Forecastle, For the Planet

By: Tom Tappel – Staff Writer

This summer, Louisville’s Forecastle Festival continued its 13-year quest to be an event that is more than a music festival. Since 2003, Forecastle has sought to go beyond just music and expand into the territory of community engagement and activism. The music hasn’t taken a backseat by any means; this past year offered stunning shows by The Avett Brothers, Alabama Shakes, Moon Taxi and Big Gigantic, while years past have featured the likes of Cage the Elephant, Houndmouth, Spoon, even Devo. The music has always been the forefront of the festival’s image; however, year after year for over a decade, the engagement with local artists and the focus on sustainability and activism have grown.

The biggest issue confronting the festival is a matter of power. Powering all of the guitar solos and light shows requires tens of thousands of kilowatt-hours over the course of the weekend. Starting last year, in an effort to clean up their act, Forecastle partnered with Arcadia Power, a provider of clean energy. Forecastle agreed that for all the power they used during the festival, they would work with Arcadia Power to guarantee the same amount of power would be produced by a renewable source and put on the grid. Aside from the main stages’ power supplies, this year Forecastle featured Sierra Nevada’s Solar Trailer that uses Louisville’s sweltering summer sun to keep beverages cold all day without using more energy.

Aside from solar cooled beers, festival goers need water to keep cool  from the opening acts to the closers. Focused on reducing the use of single-use plastic water bottles, Forecastle teamed up with REVERB’s and Nalgene’s #RockNRefill program. This program looks to get more reusable water bottles to the festival patrons by selling Forecastle 2016 Nalgene’s for $15 (all proceeds benefit Forecastle’s litany of nonprofits) and by exclusively offering water at water stations throughout Riverside Park. By focusing on reusable bottles, the festival cuts down on over 800,000 single-use plastic bottles.

While cutting down on that many single-use plastic bottles is a feat worthy of note, some of those bottles will slip through the cracks. That’s where Recover Brands, Forecastle’s official merch provider, steps in. Recover Brands manufactures their apparel out of 100 percent recycled material. However, it isn’t just old shirts cut up and Frankenstein-ed together to make a new shirt. Recover makes their apparel from recycled cotton and recycled plastic — remember those plastic bottles? Recover uses eight of them when manufacturing their apparel.

Through all their efforts, Forecastle has provided clean energy to the grid, kept beers cold using the sun, pushed for reusable water bottles, and made their merch 100 percent recycled, but it’s hard to feel like a Festival is truly clean while the site is covered in empty cans and cigarette butts. Enter Clean Vibes. Clean Vibes’ job is handling all the waste management for the festival on Riverside Park– not a fun gig.

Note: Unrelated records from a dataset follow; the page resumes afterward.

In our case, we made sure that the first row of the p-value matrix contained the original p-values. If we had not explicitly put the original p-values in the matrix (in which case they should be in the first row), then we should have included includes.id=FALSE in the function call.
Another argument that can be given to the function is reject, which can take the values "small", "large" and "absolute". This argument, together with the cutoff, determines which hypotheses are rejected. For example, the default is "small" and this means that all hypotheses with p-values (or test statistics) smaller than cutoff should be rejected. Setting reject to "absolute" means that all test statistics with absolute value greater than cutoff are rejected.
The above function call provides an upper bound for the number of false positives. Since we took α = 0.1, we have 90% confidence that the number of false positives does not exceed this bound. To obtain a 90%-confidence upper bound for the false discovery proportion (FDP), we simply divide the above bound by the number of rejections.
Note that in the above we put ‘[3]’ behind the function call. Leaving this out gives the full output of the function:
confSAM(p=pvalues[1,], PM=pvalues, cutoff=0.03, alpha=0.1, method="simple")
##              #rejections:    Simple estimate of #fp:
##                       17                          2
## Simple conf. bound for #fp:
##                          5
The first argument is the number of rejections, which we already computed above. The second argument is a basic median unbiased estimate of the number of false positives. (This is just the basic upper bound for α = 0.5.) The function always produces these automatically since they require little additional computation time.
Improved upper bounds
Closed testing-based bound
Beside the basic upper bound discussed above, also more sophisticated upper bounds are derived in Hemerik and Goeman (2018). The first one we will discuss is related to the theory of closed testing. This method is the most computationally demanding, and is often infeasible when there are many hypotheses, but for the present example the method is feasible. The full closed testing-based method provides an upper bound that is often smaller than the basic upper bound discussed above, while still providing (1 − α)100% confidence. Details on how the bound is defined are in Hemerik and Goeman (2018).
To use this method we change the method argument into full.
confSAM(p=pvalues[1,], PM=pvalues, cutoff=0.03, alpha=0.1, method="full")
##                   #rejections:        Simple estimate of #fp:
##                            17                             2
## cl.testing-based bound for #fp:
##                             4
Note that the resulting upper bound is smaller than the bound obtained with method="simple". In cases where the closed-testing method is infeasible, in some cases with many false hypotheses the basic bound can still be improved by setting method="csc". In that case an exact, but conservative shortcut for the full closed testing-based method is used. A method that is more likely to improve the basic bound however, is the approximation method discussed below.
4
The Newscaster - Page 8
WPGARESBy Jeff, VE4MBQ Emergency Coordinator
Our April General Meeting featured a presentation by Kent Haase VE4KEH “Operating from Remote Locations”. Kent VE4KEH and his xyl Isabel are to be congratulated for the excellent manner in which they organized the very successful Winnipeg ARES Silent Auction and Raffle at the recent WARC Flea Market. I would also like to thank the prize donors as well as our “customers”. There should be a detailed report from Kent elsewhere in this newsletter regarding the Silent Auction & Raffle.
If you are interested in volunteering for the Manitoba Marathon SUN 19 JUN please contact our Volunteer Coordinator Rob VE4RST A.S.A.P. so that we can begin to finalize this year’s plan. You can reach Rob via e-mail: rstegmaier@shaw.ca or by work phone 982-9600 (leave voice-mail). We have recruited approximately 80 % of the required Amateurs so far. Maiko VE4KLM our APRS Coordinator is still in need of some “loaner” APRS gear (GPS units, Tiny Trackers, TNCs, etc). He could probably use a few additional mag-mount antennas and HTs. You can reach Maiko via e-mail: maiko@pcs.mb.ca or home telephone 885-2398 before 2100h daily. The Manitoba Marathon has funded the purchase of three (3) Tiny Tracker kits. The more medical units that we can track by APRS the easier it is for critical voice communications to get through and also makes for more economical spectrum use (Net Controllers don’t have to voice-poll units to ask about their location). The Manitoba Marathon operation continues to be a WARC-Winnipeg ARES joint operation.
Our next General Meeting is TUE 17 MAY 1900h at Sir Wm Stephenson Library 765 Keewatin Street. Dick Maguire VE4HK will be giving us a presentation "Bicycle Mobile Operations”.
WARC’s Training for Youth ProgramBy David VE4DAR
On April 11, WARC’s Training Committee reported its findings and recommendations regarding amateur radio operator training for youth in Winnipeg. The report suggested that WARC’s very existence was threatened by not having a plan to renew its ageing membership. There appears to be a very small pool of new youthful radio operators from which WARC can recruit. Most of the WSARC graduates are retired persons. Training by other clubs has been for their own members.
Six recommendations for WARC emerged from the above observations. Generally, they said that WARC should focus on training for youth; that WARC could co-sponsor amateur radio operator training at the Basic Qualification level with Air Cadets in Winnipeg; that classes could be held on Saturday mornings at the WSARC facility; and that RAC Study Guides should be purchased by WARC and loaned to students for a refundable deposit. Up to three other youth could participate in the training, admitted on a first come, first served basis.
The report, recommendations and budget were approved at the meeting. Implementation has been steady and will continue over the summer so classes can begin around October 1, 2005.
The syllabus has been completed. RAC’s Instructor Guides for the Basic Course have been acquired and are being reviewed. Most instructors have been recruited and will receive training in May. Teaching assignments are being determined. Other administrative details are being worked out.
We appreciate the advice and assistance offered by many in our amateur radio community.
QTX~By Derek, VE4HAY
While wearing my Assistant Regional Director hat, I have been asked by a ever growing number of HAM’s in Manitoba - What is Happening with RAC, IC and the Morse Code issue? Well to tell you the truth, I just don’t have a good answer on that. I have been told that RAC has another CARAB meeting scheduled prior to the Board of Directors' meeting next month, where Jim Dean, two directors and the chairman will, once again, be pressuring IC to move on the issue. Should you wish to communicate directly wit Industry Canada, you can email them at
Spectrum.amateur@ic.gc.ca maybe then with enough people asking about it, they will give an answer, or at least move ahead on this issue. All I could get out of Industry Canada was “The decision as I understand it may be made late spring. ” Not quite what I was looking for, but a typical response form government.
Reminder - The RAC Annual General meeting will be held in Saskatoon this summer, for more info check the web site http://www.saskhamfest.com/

That is, until you team up with PBR and make a trading post that offers rad merchandise in exchange for bags of cans and bottles or cigarette butts. In 2015, the trading post received more than 75 bags of recycling from Forecastlers in addition to diverting 70 percent of waste at the Festival away from landfills.

Forecastle’s dedication to sustainability goes beyond public relations or marketing ploys. For the last 13 years, those that run the festival have ensured that whatever they do, they adhere to the values they set forth, no matter the cost. Forecastle’s integrity throughout its history is something to be admired, but even more so it is something to be imitated.